Selon des sources locales, l’évasion s’est produite aux environs de 16 heures. D’après les informations rapportées par la société civile, les détenus auraient profité de l’ouverture du portail principal destiné aux visiteurs pour neutraliser un agent pénitentiaire avant de prendre la fuite.
Parmi les évadés figureraient notamment une quinzaine de détenus condamnés pour détention ou utilisation illégale d’armes. Cette situation préoccupe particulièrement les habitants de Watsa, où les actes de banditisme attribués à des hommes armés non identifiés sont régulièrement signalés.

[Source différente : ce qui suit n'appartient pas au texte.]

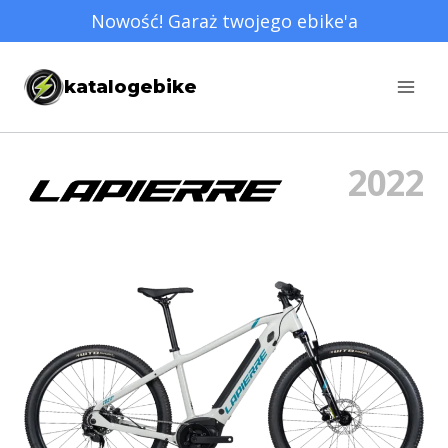
Przejdź
Nowość! Garaż twojego ebike'a
do
treści
katalogebike
2022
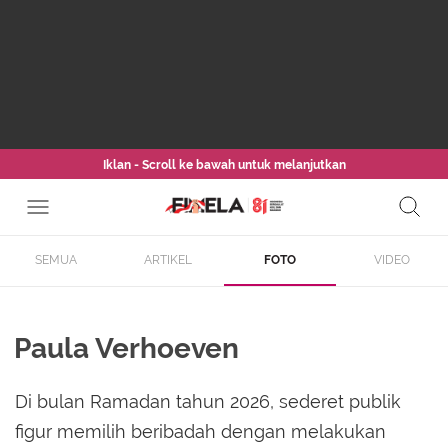
Iklan - Scroll ke bawah untuk melanjutkan
SEMUA
ARTIKEL
FOTO
VIDEO
Paula Verhoeven
Di bulan Ramadan tahun 2026, sederet publik
figur memilih beribadah dengan melakukan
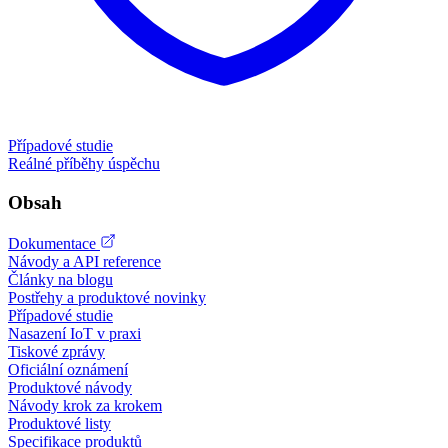
Případové studie
Reálné příběhy úspěchu
Obsah
Dokumentace
Návody a API reference
Články na blogu
Postřehy a produktové novinky
Případové studie
Nasazení IoT v praxi
Tiskové zprávy
Oficiální oznámení
Produktové návody
Návody krok za krokem
Produktové listy
Specifikace produktů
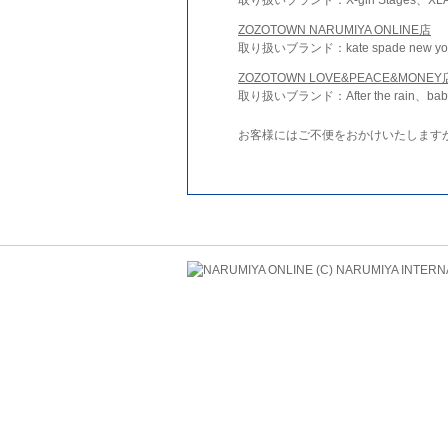
ZOZOTOWN NARUMIYA ONLINE店
取り扱いブランド：kate spade new york 
ZOZOTOWN LOVE&PEACE&MONEY
取り扱いブランド：After the rain、bab
お客様にはご不便をおかけいたします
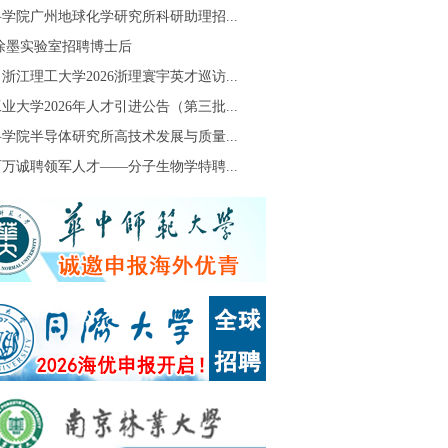
学院广州地球化学研究所科研助理招...
S徐墨实验室招聘博士后
浙江理工大学2026浙理寰宇英才巡访...
业大学2026年人才引进公告（第三批...
学院半导体研究所高技术发展与质量...
万诚聘领军人才——分子生物学特聘...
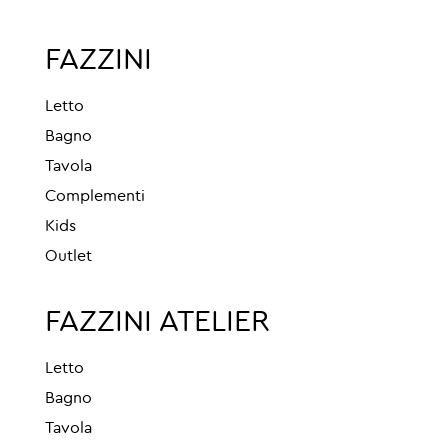
FAZZINI
Letto
Bagno
Tavola
Complementi
Kids
Outlet
FAZZINI ATELIER
Letto
Bagno
Tavola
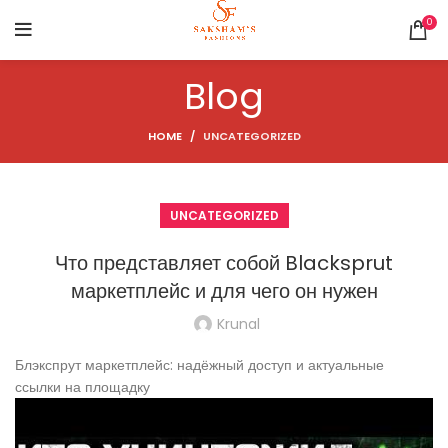
0
Blog
HOME
UNCATEGORIZED
UNCATEGORIZED
Что представляет собой Blacksprut
маркетплейс и для чего он нужен
Krunal
Блэкспрут маркетплейс: надёжный доступ и актуальные
ссылки на площадку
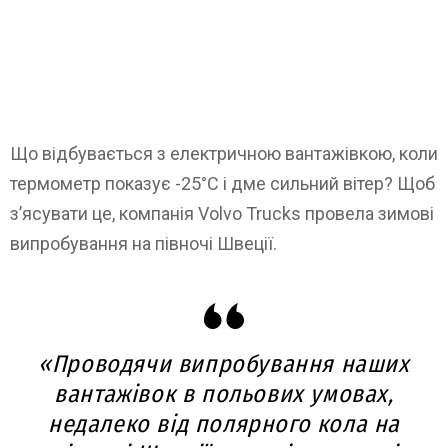
Що відбувається з електричною вантажівкою, коли
термометр показує -25°C і дме сильний вітер? Щоб
з’ясувати це, компанія Volvo Trucks провела зимові
випробування на півночі Швеції.
«Проводячи випробування наших
вантажівок в польових умовах,
недалеко від полярного кола на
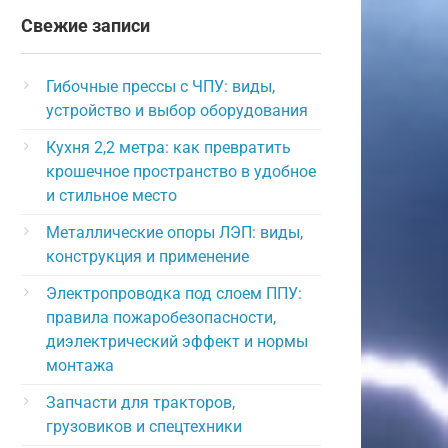
Свежие записи
Гибочные прессы с ЧПУ: виды,
устройство и выбор оборудования
Кухня 2,2 метра: как превратить
крошечное пространство в удобное
и стильное место
Металлические опоры ЛЭП: виды,
конструкция и применение
Электропроводка под слоем ППУ:
правила пожаробезопасности,
диэлектрический эффект и нормы
монтажа
Запчасти для тракторов,
грузовиков и спецтехники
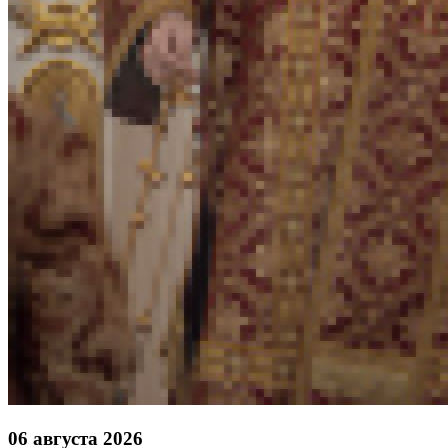
06 августа 2026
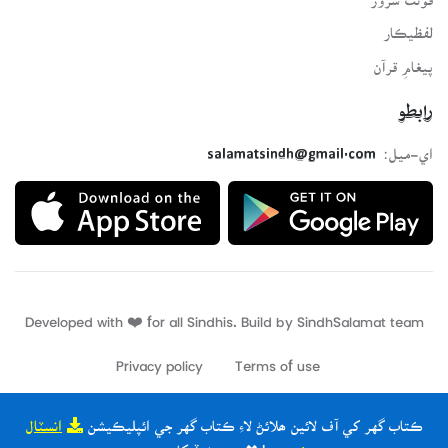
لفظيڪار
پيغامِ قرآن
رابطو
اي-ميل:
salamatsindh@gmail.com
Developed with ❤️ for all Sindhis. Build by
SindhSalamat
team
Privacy policy
Terms of use
ڪتاب گهر کي آف لائين ھلائڻ لاءِ ڪتاب گهر جي ائپليڪيشن
انسٽال
ڪريو
| ✖ ٻيھر نہ ڏيکاريو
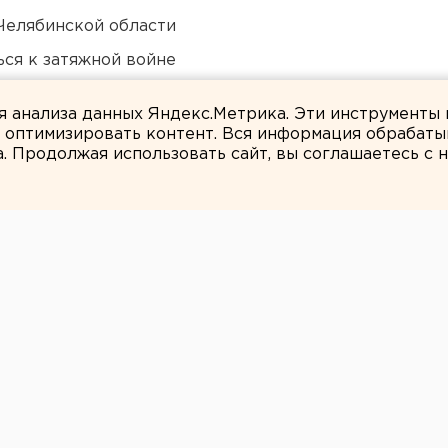
Челябинской области
ся к затяжной войне
в России сочли преждевременным
ля анализа данных Яндекс.Метрика. Эти инструменты
и оптимизировать контент. Вся информация обрабаты
а. Продолжая использовать сайт, вы соглашаетесь с
Арина Федюнина
л в полуфинал
ссии, обыграв
«Спарту энд К»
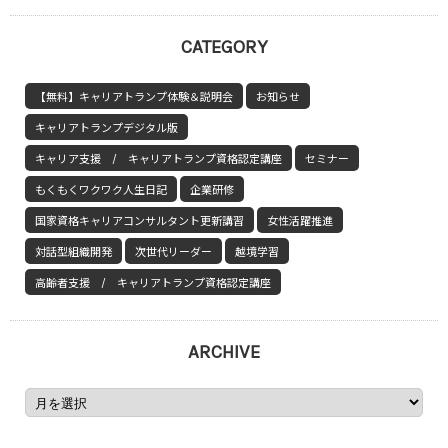
CATEGORY
【無料】キャリアトランプ体験＆説明会
お知らせ
キャリアトランプデジタル版
キャリア支援 / キャリアトランプ資格認定講座
セミナー
もくもくワクワク人生日記
企業研修
国家資格キャリアコンサルタント更新講習
女性活躍推進
対話型組織開発
次世代リーダー
越境学習
高齢者支援 / キャリアトランプ資格認定講座
ARCHIVE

Cette évasion intervient dans un contexte sécuritaire déjà fragile dans le territoire de Watsa. La région fait face depuis plusieurs mois à une insécurité persistante liée à la présence présumée de combattants des Forces démocratiques alliées (ADF) dans les environs de Mungbere. Les activités de ce groupe armé ont provoqué le déplacement de milliers de personnes et renforcé le climat de peur au sein des communautés locales.
Face à cette nouvelle menace, les acteurs de la société civile appellent les autorités à renforcer rapidement les dispositifs sécuritaires afin de protéger les populations et de faciliter l’arrestation des détenus en fuite. Ils exhortent également les habitants à faire preuve de vigilance et à signaler immédiatement aux services compétents toute présence ou tout comportement suspect susceptible de contribuer à la localisation des évadés.
Les services de sécurité ont, de leur côté, lancé des opérations de recherche pour tenter de retrouver les fugitifs et prévenir d’éventuels actes criminels.
La prison centrale de Watsa avait récemment fait l’objet de travaux de réhabilitation financés par le gouvernement provincial. Ces travaux visaient notamment à améliorer les conditions de détention et à renforcer la sécurité de l’établissement pénitentiaire. L’évasion de vendredi relance ainsi le débat sur l’efficacité de ces dispositifs de sécurisation.